Uganda is seen an indispensable ally in this effort. If President Yoweri Museveni
makes good on his pledge to stop aiding the Sudan Peoples Liberation Army, the
US-backed insurgents will be unable to sustain their military pressure on
Khartoum.

Just a couple of days prior to his peacemaking triumph, Carter himself had pointed
to Washington's use of the SPLA as a weapon against Sudan's rulers.

"The people in Sudan want to resolve the conflict," Mr. Carter declared in an
interview published in the December 8 Boston Globe. "The biggest obstacle is US
government policy. The US is committed to overthrowing the government in
Khartoum. Any sort of peace effort is aborted, basically by the policies of the US."
Speaking in Mozambique at the conclusion of his election-monitoring mission
there, Carter went on to denounce legislation recently signed by Mr. Clinton that
would allow US food shipments to be sent directly to the SPLA. Carter called the
measure "a devastating obstacle to any furtherance of peace." The Assistant
Secretary of State for refugees and humanitarian affairs, Julia Taft, said the
authorisation of such a programme by Mr.

Clinton would mark "a departure from the way we should be using food aid." Ms
Taft made the comments in a recent New York Times article.
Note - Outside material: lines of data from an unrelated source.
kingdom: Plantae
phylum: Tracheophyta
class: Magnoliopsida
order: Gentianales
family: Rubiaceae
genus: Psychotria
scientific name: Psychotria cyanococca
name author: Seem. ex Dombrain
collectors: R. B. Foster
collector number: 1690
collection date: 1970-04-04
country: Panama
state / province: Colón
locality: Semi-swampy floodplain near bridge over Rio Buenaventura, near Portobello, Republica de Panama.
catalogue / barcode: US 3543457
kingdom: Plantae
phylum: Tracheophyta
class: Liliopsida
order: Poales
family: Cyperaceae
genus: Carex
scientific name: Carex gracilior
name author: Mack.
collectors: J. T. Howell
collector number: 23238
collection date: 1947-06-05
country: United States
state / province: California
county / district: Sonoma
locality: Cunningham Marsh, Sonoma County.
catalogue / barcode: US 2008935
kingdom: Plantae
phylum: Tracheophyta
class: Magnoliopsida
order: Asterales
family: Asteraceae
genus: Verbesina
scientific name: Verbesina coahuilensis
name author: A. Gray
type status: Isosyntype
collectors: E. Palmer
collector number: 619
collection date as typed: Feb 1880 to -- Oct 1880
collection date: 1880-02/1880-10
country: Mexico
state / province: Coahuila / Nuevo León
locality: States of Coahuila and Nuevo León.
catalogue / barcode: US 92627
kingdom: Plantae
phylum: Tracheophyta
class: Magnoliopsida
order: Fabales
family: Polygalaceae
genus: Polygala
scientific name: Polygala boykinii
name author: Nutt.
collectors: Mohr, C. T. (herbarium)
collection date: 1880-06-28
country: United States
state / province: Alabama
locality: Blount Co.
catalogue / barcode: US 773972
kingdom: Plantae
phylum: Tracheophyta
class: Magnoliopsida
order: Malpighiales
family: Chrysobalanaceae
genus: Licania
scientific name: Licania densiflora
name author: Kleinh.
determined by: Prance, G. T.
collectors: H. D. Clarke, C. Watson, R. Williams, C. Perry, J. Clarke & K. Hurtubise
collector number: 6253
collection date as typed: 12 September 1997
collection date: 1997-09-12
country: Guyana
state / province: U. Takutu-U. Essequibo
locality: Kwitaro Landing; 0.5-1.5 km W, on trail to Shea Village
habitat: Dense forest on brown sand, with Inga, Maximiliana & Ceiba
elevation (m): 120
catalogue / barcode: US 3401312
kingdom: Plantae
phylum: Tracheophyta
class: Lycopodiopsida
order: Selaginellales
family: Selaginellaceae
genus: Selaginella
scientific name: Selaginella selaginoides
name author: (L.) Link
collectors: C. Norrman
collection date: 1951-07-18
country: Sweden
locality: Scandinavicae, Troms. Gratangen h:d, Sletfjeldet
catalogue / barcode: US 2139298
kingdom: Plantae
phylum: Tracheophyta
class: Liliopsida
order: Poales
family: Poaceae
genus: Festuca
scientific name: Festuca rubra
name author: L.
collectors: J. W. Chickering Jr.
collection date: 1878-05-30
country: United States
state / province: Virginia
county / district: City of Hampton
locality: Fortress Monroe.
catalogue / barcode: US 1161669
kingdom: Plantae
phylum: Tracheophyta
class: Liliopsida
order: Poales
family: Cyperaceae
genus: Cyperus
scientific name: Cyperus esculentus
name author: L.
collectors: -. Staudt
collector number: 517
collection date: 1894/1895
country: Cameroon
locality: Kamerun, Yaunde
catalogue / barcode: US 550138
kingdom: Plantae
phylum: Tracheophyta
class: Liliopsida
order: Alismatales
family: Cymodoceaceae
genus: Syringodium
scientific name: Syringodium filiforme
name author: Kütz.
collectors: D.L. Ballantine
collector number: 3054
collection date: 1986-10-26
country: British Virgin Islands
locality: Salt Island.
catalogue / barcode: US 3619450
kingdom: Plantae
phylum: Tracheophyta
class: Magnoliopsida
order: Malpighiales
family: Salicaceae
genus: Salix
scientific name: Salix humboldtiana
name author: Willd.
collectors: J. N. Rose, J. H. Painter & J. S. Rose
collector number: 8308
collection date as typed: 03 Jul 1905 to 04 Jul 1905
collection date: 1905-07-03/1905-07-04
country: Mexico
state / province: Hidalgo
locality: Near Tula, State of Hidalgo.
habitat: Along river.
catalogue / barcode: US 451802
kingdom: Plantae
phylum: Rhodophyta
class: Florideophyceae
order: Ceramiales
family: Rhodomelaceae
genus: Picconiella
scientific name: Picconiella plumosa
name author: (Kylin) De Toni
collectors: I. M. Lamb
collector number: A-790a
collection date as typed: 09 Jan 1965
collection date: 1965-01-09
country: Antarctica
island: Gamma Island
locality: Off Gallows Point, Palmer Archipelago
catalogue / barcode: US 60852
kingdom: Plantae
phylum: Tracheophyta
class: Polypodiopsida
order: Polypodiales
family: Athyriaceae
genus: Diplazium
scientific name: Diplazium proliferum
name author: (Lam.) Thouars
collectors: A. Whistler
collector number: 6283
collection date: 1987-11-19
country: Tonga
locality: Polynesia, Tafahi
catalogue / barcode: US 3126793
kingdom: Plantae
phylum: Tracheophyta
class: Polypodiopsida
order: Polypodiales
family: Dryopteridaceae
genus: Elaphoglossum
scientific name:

Such uncommon
public dissent on the part of a high-level official signals that a ferocious debate
about the Sudan issue is taking place inside the Clinton administration.

Senior American officials said to be in favour of a more militant US stance toward
Sudan include Susan Rice, Assistant Secretary of State for African affairs, and
Gayle Smith, Africa Director at the National Security Council.